Sirius blinked at them. He was dead? Why was he a wanted, dead man? And how was he alive in the first place? And when had he ever been called Snuffles in his entire life?
"Sirius would think it was hilarious," Harry defended. "He'd be offended if you didn't name his lookalike after him." Too true, Harry.
"What about Brutus?" She asked, humming thoughtfully.
"Padfoot," Harry insisted. Now that was more Sirius's speed.
"Julius," she said.
"Moony!" Harry shouted.
"What's with you and trying to name this dog after our dead loved ones?" She huffed. Even Moony was dead? His last hope of finding a friend.
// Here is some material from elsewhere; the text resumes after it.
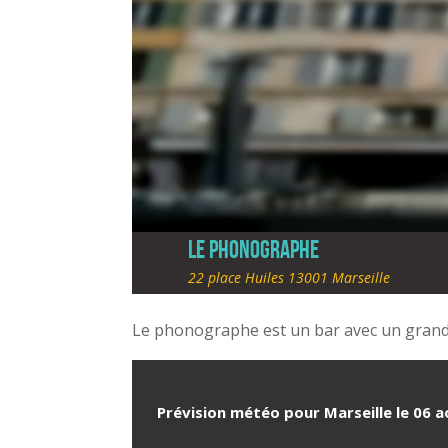
Le Phonographe
22 place Huiles 13001 Marseille
Le phonographe est un bar avec un grande
Prévision météo pour Marseille le 06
Their conversation only served to depress him.
"They were Marauders, Hermione, they'd love the joke," Harry pointed out.
"I don't see you attempting to name him after your father," she said, arching a brow and crossing her arms over he chest.
"Because he's not a deer, Hermione," Harry said with a roll of his eyes.
"Oh, fuck it, his name will be...William. William the Dog."
"William?! For a dog?" Harry shouted. "That's worse than Hedwig!"
"Well, actually help me name the bloody dog!"
"Fine!" Harry groaned dramatically and careened into her side, smushing her into the floor as she complained that he was crushing her. "What about….Hm. I like Smudge."
Hermione paused, and glanced to Sirius. "Smudge is okay."
"Smudge it is!" Harry cheered, and celebrated by casting even more of his body weight atop of her.
"Harry - " she all but wheezed. "Get the fuck off."
"Such foul language," Harry sniffed. "I don't think I shall."
Hermione managed a kick to his ribs, and he got off. Sirius snorted, settling down by the fire and watching them annoy the fuck out of each other until they laughed so hard they cried. He missed being able to do that with his own friends, but given how morose Hermione had seemed until Harry arrived, he decided that she should enjoy it while it lasted.